From the first line of the entries down to the line with "Endless horizons of barren desert, bur", write out every line exactly; that last line counts, but pictures do not.

Items listed in a dataset

○ ○ ○ ○

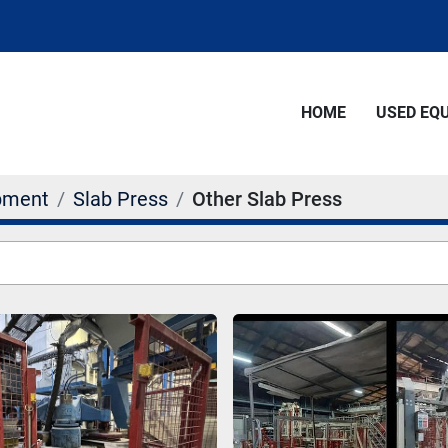
HOME
USED E
pment
Slab Press
Other Slab Press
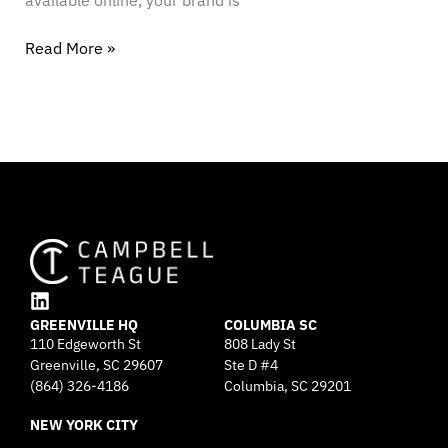
available online, your brand is
Read More »
L
GREENVILLE HQ
i
COLUMBIA SC
110 Edgeworth St
808 Lady St
n
Greenville, SC 29607
k
Ste D #4
e
(864) 326-4186
Columbia, SC 29201
d
NEW YORK CITY
i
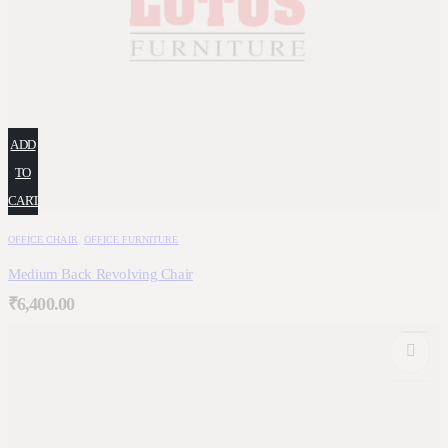
ADD
TO
CART
OFFICE CHAIR
,
OFFICE FURNITURE
Medium Back Revolving Chair
₹
6,400.00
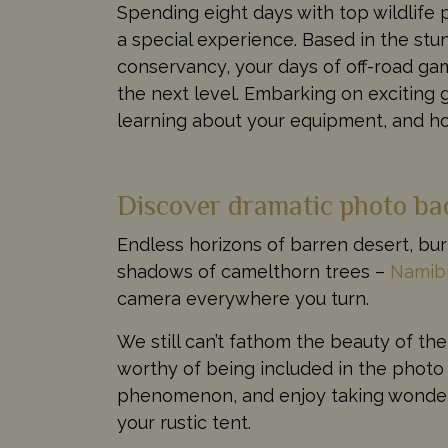
Spending eight days with top wildlife
a special experience. Based in the st
conservancy, your days of off-road game
the next level. Embarking on exciting 
learning about your equipment, and ho
Discover dramatic photo ba
Endless horizons of barren desert, bur
shadows of camelthorn trees –
Namib
camera everywhere you turn.
We still can’t fathom the beauty of th
worthy of being included in the phot
phenomenon, and enjoy taking wonderf
your rustic tent.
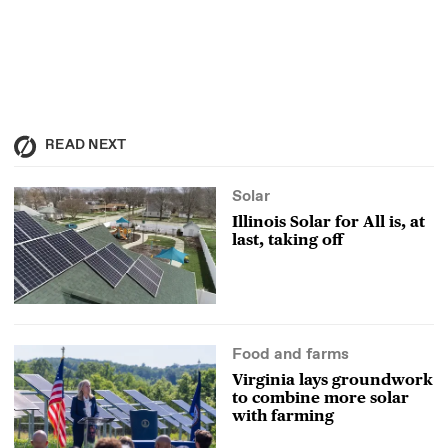
READ NEXT
Solar
Illinois Solar for All is, at
last, taking off
Food and farms
Virginia lays groundwork
to combine more solar
with farming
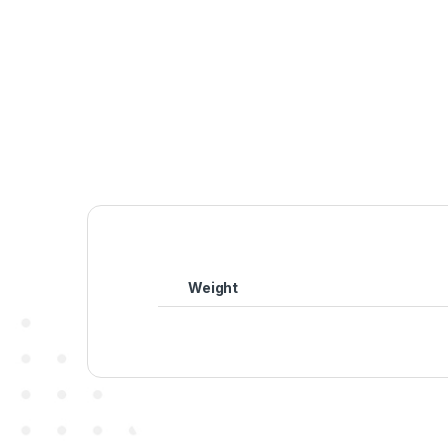
Weight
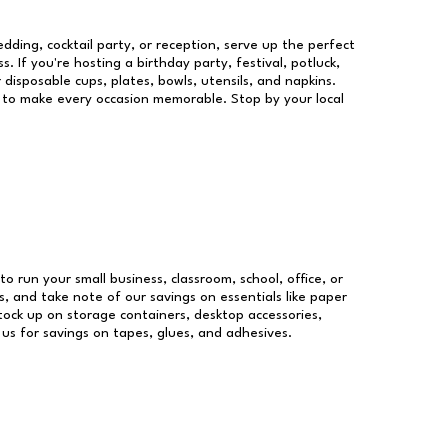
dding, cocktail party, or reception, serve up the perfect
s. If you're hosting a birthday party, festival, potluck,
 disposable cups, plates, bowls, utensils, and napkins.
re to make every occasion memorable. Stop by your local
to run your small business, classroom, school, office, or
, and take note of our savings on essentials like paper
ock up on storage containers, desktop accessories,
 us for savings on tapes, glues, and adhesives.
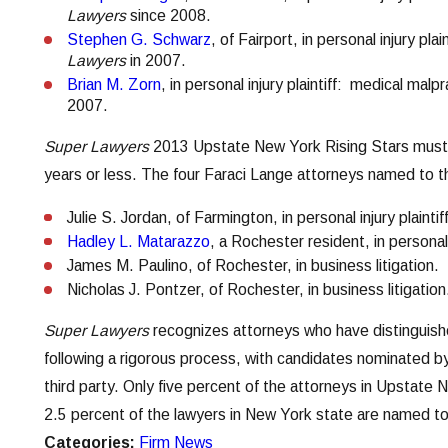
Lawyers
since 2008.
Stephen G. Schwarz
, of Fairport, in personal injury pl
Lawyers
in 2007.
Brian M. Zorn
, in personal injury plaintiff: medical ma
2007.
Super Lawyers
2013 Upstate New York Rising Stars must b
years or less. The four Faraci Lange attorneys named to thi
Julie S. Jordan, of Farmington, in personal injury plainti
Hadley L. Matarazzo
, a Rochester resident, in personal 
James M. Paulino, of Rochester, in business litigation.
Nicholas J. Pontzer, of Rochester, in business litigation
Super Lawyers
recognizes attorneys who have distinguishe
following a rigorous process, with candidates nominated b
third party. Only five percent of the attorneys in Upstate
2.5 percent of the lawyers in New York state are named to 
Categories:
Firm News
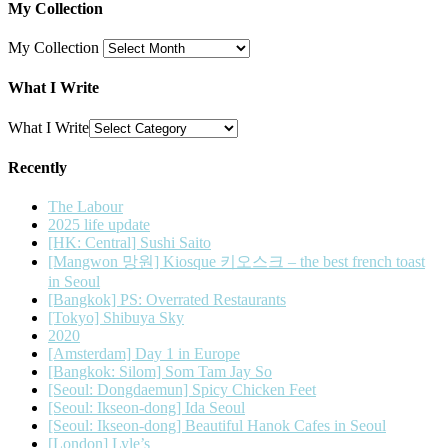
My Collection
My Collection
What I Write
What I Write
Recently
The Labour
2025 life update
[HK: Central] Sushi Saito
[Mangwon 망원] Kiosque 키오스크 – the best french toast
in Seoul
[Bangkok] PS: Overrated Restaurants
[Tokyo] Shibuya Sky
2020
[Amsterdam] Day 1 in Europe
[Bangkok: Silom] Som Tam Jay So
[Seoul: Dongdaemun] Spicy Chicken Feet
[Seoul: Ikseon-dong] Ida Seoul
[Seoul: Ikseon-dong] Beautiful Hanok Cafes in Seoul
[London] Lyle’s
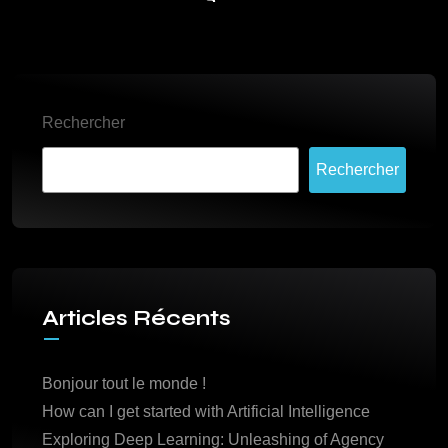
Rechercher
Rechercher
Articles Récents
Bonjour tout le monde !
How can I get started with Artificial Intelligence
Exploring Deep Learning: Unleashing of Agency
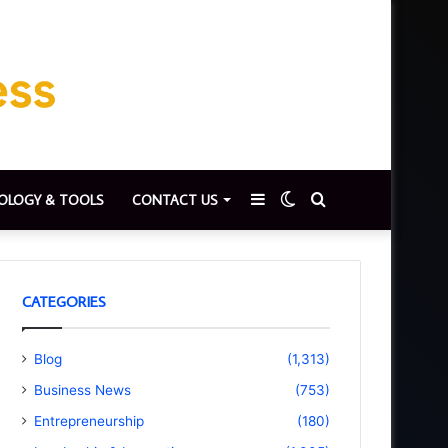
Sidebar
Switch
Search
OLOGY & TOOLS
CONTACT US
skin
for
CATEGORIES
Blog
(1,313)
Business News
(753)
Entrepreneurship
(180)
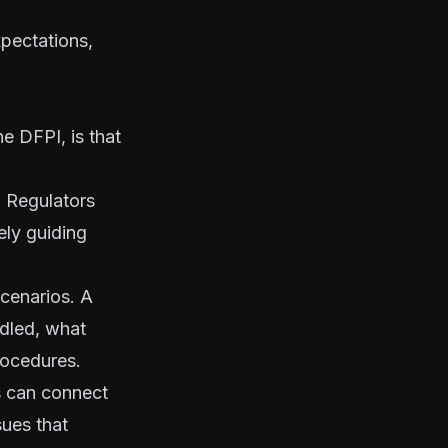
xpectations,
e DFPI, is that
. Regulators
ely guiding
cenarios. A
ndled, what
rocedures.
s can connect
sues that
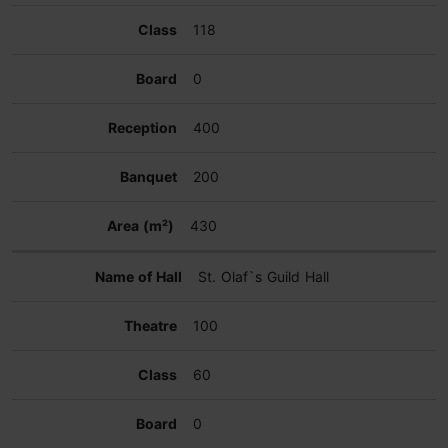
118
0
400
200
430
St. Olaf`s Guild Hall
100
60
0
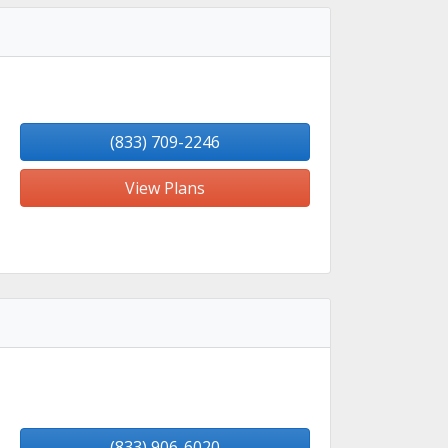
(833) 709-2246
View Plans
(833) 906-6020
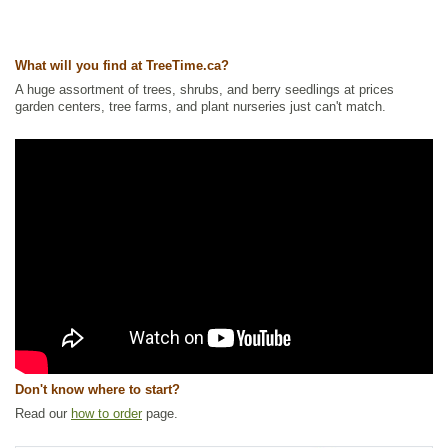
Other Names:
ash maple, ashleaf maple, black ash, box elder, boxelder
maple, california boxelder, cut-leaved maple, cutleaf maple, elf maple,
negundo maple, red river maple, stinking ash, sugar ash, three-leaved
maple, western boxelder
What will you find at TreeTime.ca?
Tags:
All Items
,
Deciduous Trees
,
Fast Growing Trees
,
Feature Trees
,
A huge assortment of trees, shrubs, and berry seedlings at prices
Maple
,
Native North America Plants
,
Shade Trees
,
Shelterbelts and
garden centers, tree farms, and plant nurseries just can't match.
Windbreaks
,
Waterside and Riparian Zone Plants
,
Xeriscaping
Ships to Canada
: yes
Ships to USA
: yes
Don't know where to start?
Read our
how to order
page.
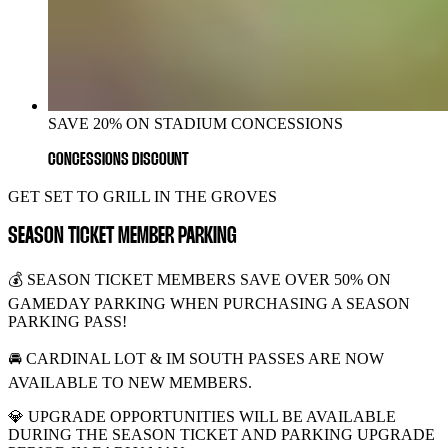
SAVE 20% ON STADIUM CONCESSIONS
CONCESSIONS DISCOUNT
GET SET TO GRILL IN THE GROVES
SEASON TICKET MEMBER PARKING
💰 SEASON TICKET MEMBERS SAVE OVER 50% ON
GAMEDAY PARKING WHEN PURCHASING A SEASON
PARKING PASS!
🚘 CARDINAL LOT & IM SOUTH PASSES ARE NOW
AVAILABLE TO NEW MEMBERS.
💎 UPGRADE OPPORTUNITIES WILL BE AVAILABLE
DURING THE SEASON TICKET AND PARKING UPGRADE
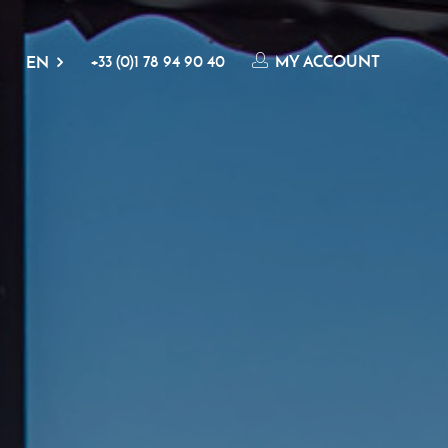
+33 (0)1 78 94 90 40
MY ACCOUNT
EN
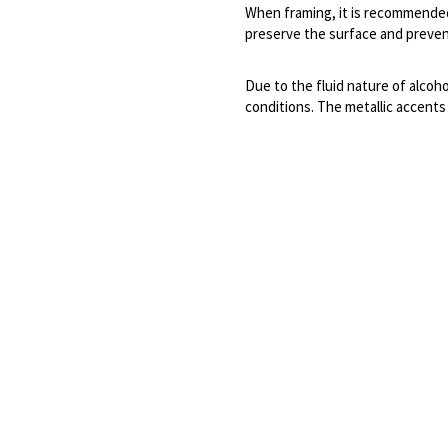
When framing, it is recommended 
preserve the surface and prevent
Due to the fluid nature of alcoho
conditions. The metallic accents a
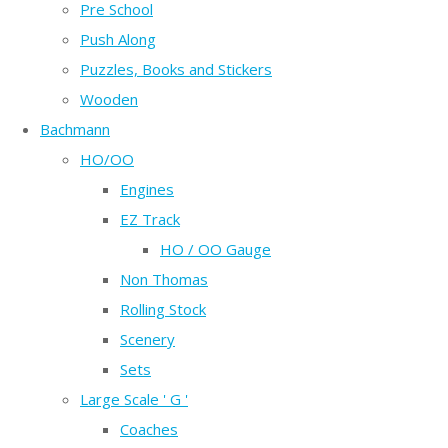
Pre School
Push Along
Puzzles, Books and Stickers
Wooden
Bachmann
HO/OO
Engines
EZ Track
HO / OO Gauge
Non Thomas
Rolling Stock
Scenery
Sets
Large Scale ' G '
Coaches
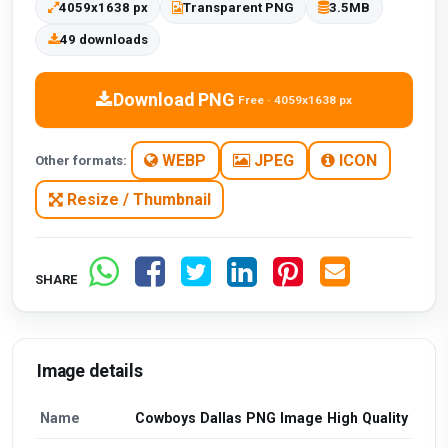
4059x1638 px
Transparent PNG
3.5MB
49 downloads
Download PNG
Free · 4059x1638 px
WEBP
JPEG
ICON
Other formats:
Resize / Thumbnail
SHARE
Image details
Name
Cowboys Dallas PNG Image High Quality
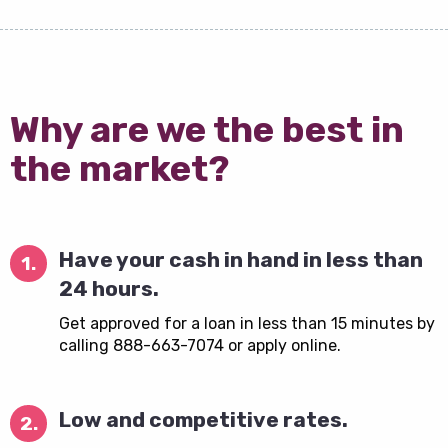
Why are we the best in
the market?
Have your cash in hand in less than
1.
24 hours.
Get approved for a loan in less than 15 minutes by
calling 888-663-7074 or apply online.
Low and competitive rates.
2.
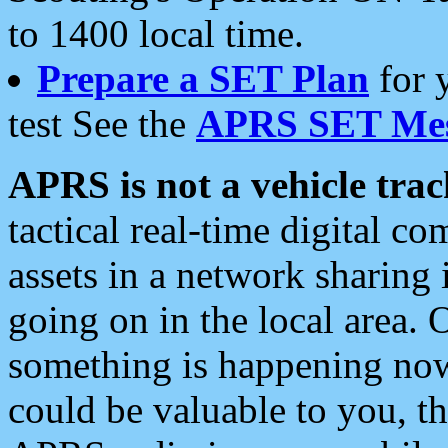
to 1400 local time.
Prepare a SET Plan
for 
test See the
APRS SET Mes
APRS is not a vehicle trac
tactical real-time digital 
assets in a network sharing
going on in the local area. 
something is happening now,
could be valuable to you, t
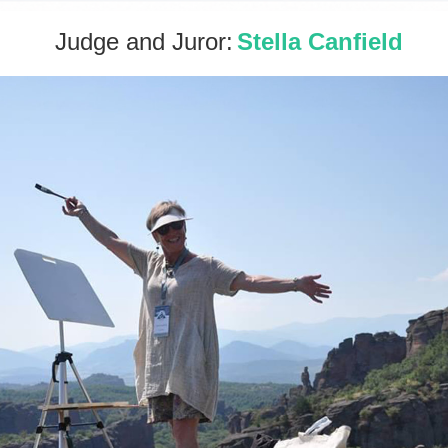
Judge and Juror:
Stella Canfield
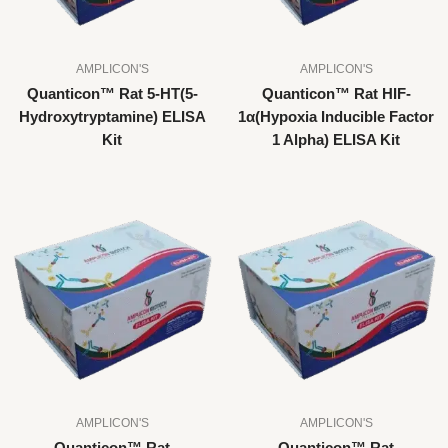
AMPLICON'S
AMPLICON'S
Quanticon™ Rat 5-HT(5-
Quanticon™ Rat HIF-
Hydroxytryptamine) ELISA
1α(Hypoxia Inducible Factor
Kit
1 Alpha) ELISA Kit
AMPLICON'S
AMPLICON'S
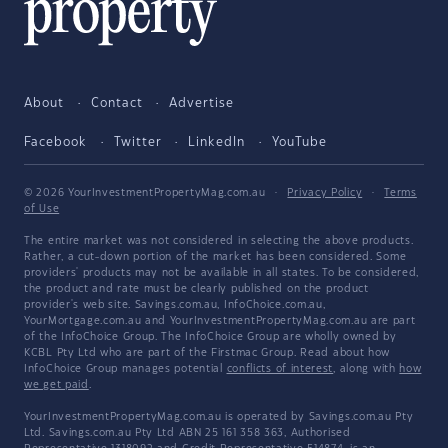
About
Contact
Advertise
Facebook
Twitter
LinkedIn
YouTube
© 2026 YourInvestmentPropertyMag.com.au
·
Privacy Policy
·
Terms
of Use
The entire market was not considered in selecting the above products.
Rather, a cut-down portion of the market has been considered. Some
providers' products may not be available in all states. To be considered,
the product and rate must be clearly published on the product
provider's web site. Savings.com.au, InfoChoice.com.au,
YourMortgage.com.au and YourInvestmentPropertyMag.com.au are part
of the InfoChoice Group. The InfoChoice Group are wholly owned by
KCBL Pty Ltd who are part of the Firstmac Group. Read about how
InfoChoice Group manages potential
conflicts of interest
, along with
how
we get paid
.
YourInvestmentPropertyMag.com.au is operated by Savings.com.au Pty
Ltd. Savings.com.au Pty Ltd ABN 25 161 358 363, Authorised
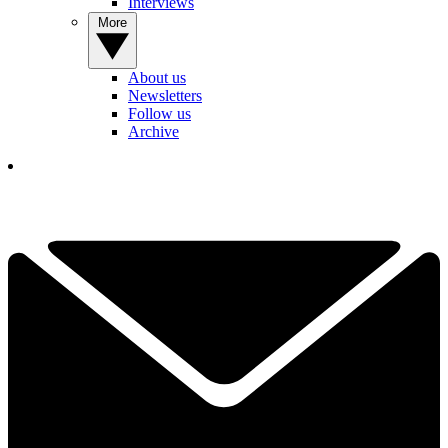
Interviews
More
About us
Newsletters
Follow us
Archive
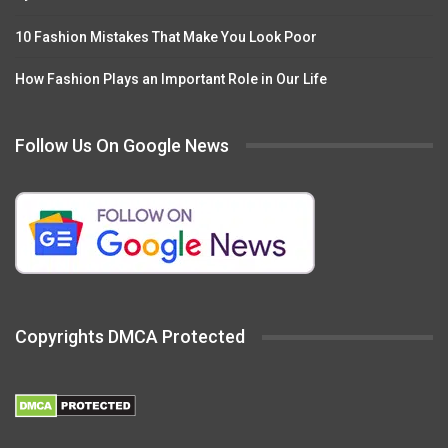
10 Fashion Mistakes That Make You Look Poor
How Fashion Plays an Important Role in Our Life
Follow Us On Google News
Copyrights DMCA Protected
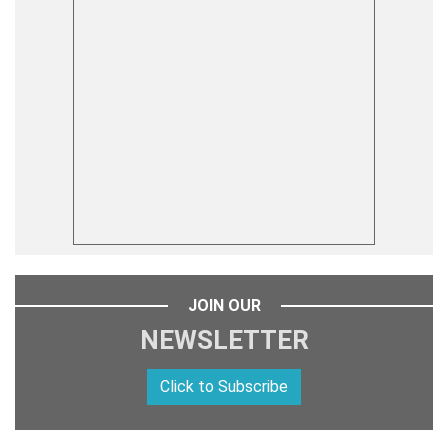
JOIN OUR
NEWSLETTER
Click to Subscribe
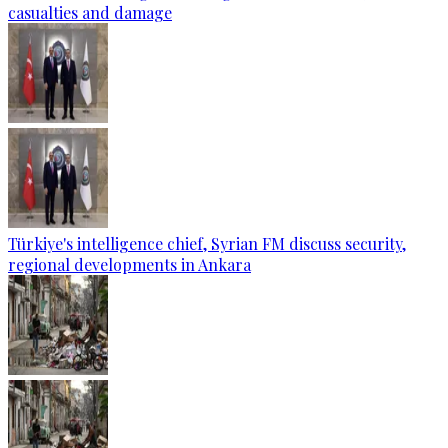
casualties and damage
Türkiye's intelligence chief, Syrian FM discuss security,
regional developments in Ankara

○ ○ ○ ○

# The answer
HOME
USED E
pment
Slab Press
Other Slab Press
available online, your brand is
Read More »
L
GREENVILLE HQ
i
COLUMBIA SC
110 Edgeworth St
808 Lady St
n
Greenville, SC 29607
k
Ste D #4
e
(864) 326-4186
Columbia, SC 29201
d
NEW YORK CITY
i
ADD
TO
CART
OFFICE CHAIR
,
OFFICE FURNITURE
Medium Back Revolving Chair
₹
6,400.00
Spending eight days with top wildlife
a special experience. Based in the st
conservancy, your days of off-road game
the next level. Embarking on exciting 
learning about your equipment, and ho
Discover dramatic photo ba
Endless horizons of barren desert, bur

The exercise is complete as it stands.